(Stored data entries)
# # # #

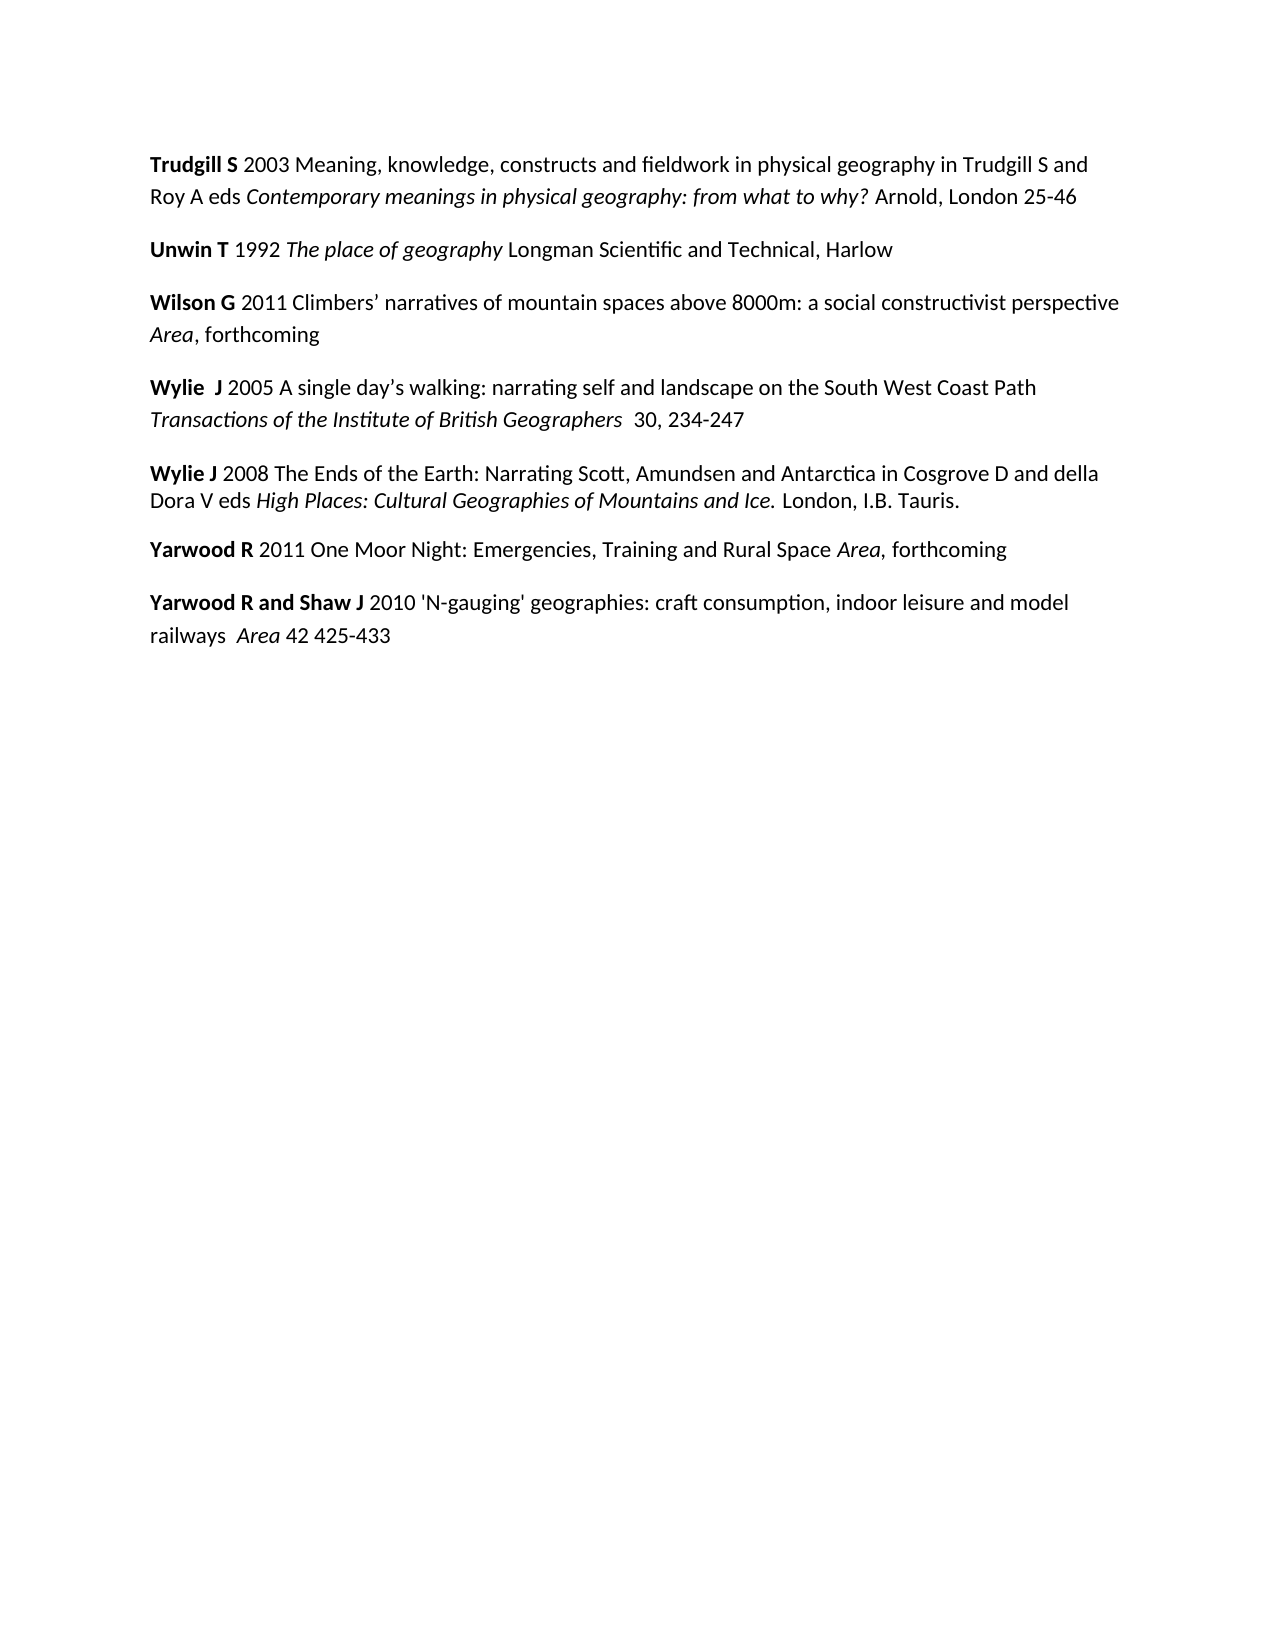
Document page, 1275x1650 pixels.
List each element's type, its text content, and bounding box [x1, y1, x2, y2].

text Wilson G 2011 Climbers’ narratives of mountain spaces above 8000m: a social constructivist perspective Area, forthcoming [150, 288, 1125, 348]
text Trudgill S 2003 Meaning, knowledge, constructs and fieldwork in physical geography in Trudgill S and Roy A eds Contemporary meanings in physical geography: from what to why? Arnold, London 25-46 [150, 150, 1125, 210]
text Yarwood R and Shaw J 2010 'N-gauging' geographies: craft consumption, indoor leisure and model railways Area 42 425-433 [150, 588, 1125, 649]
text Unwin T 1992 The place of geography Longman Scientific and Technical, Harlow [150, 235, 1125, 263]
text Wylie J 2008 The Ends of the Earth: Narrating Scott, Amundsen and Antarctica in Cosgrove D and della Dora V eds High Places: Cultural Geographies of Mountains and Ice. London, I.B. Tauris. [150, 459, 1125, 515]
text Yarwood R 2011 One Moor Night: Emergencies, Training and Rural Space Area, forthcoming [150, 536, 1125, 563]
text Wylie J 2005 A single day’s walking: narrating self and landscape on the South West Coast Path Transactions of the Institute of British Geographers 30, 234-247 [150, 373, 1125, 434]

# # # #

EXERCISE GOAL = Repeat every line of the data above exactly, but drop the pictures.

YOUR RESPONSE =
Document page, 1275x1650 pixels.
List each element's type, its text content, and bounding box [x1, y1, x2, y2].

text Wilson G 2011 Climbers’ narratives of mountain spaces above 8000m: a social constructivist perspective Area, forthcoming [150, 288, 1125, 348]
text Trudgill S 2003 Meaning, knowledge, constructs and fieldwork in physical geography in Trudgill S and Roy A eds Contemporary meanings in physical geography: from what to why? Arnold, London 25-46 [150, 150, 1125, 210]
text Yarwood R and Shaw J 2010 'N-gauging' geographies: craft consumption, indoor leisure and model railways Area 42 425-433 [150, 588, 1125, 649]
text Unwin T 1992 The place of geography Longman Scientific and Technical, Harlow [150, 235, 1125, 263]
text Wylie J 2008 The Ends of the Earth: Narrating Scott, Amundsen and Antarctica in Cosgrove D and della Dora V eds High Places: Cultural Geographies of Mountains and Ice. London, I.B. Tauris. [150, 459, 1125, 515]
text Yarwood R 2011 One Moor Night: Emergencies, Training and Rural Space Area, forthcoming [150, 536, 1125, 563]
text Wylie J 2005 A single day’s walking: narrating self and landscape on the South West Coast Path Transactions of the Institute of British Geographers 30, 234-247 [150, 373, 1125, 434]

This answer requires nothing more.